We now know that women held ministerial roles in the early church perfectly identical to those held by men. Inscriptions and images found on papyri, tombstones, frescoes and mosaics in Rome, Sicily, Jerusalem, Spain, Northern Africa and many other places show early Christian women serving their communities as apostles, prophets, instructors of theology, priests, stewards, deacons and bishops. These are historical facts that no church authorities can truly deny or erase.
Catholic church practice has yet to catch up to the vision of this Jesus who loved, empowered and readily accepted the ministry of women, though he was probably not married. If Mary of Magdala was Jesus' wife and the mother of his child, it is improbable that John's Gospel and other early Christian writings would have omitted these facts, especially since they were written after the fall of Jerusalem in 70 CE, when there would have been little to fear from Jewish authorities. Instead, these early texts portray her in considerable detail as the primary witness to the resurrection and a female leader who in many ways understood Jesus' mission better than did the male apostles.
The Gospels show that Mary of Magdala was the preeminent female leader in the early church.
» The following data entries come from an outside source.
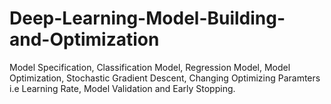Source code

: # Deep-Learning-Model-Building-and-Optimization
Model Specification, Classification Model, Regression Model, Model Optimization, Stochastic Gradient Descent, Changing Optimizing Paramters i.e Learning Rate, Model Validation and Early Stopping. 
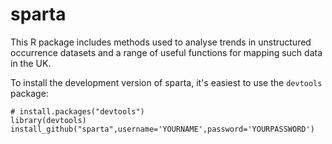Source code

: # sparta

This R package includes methods used to analyse trends in unstructured
occurrence datasets and a range of useful functions for mapping
such data in the UK.

To install the development version of sparta, it's easiest to use the `devtools` package:

    # install.packages("devtools")
    library(devtools)
    install_github("sparta",username='YOURNAME',password='YOURPASSWORD')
Yet by the sixth century she was no longer remembered as "the apostle to the apostles" but as a prostitute. Scripture scholars and other experts of ancient documents say she was confused with other women mentioned in the Gospels. Rather than speculate that Mary of Magdala was married to Jesus, it would be better to imitate her courage and generosity of spirit in accompanying a condemned political prisoner through a tortuous death and in proclaiming God's approval of all the values for which Jesus suffered and died. One of those values was to welcome the leadership gifts of women.
When will our Catholic leaders follow God's example and welcome women to proclaim and preach the Gospel as Mary of Magdala did that first Easter morn?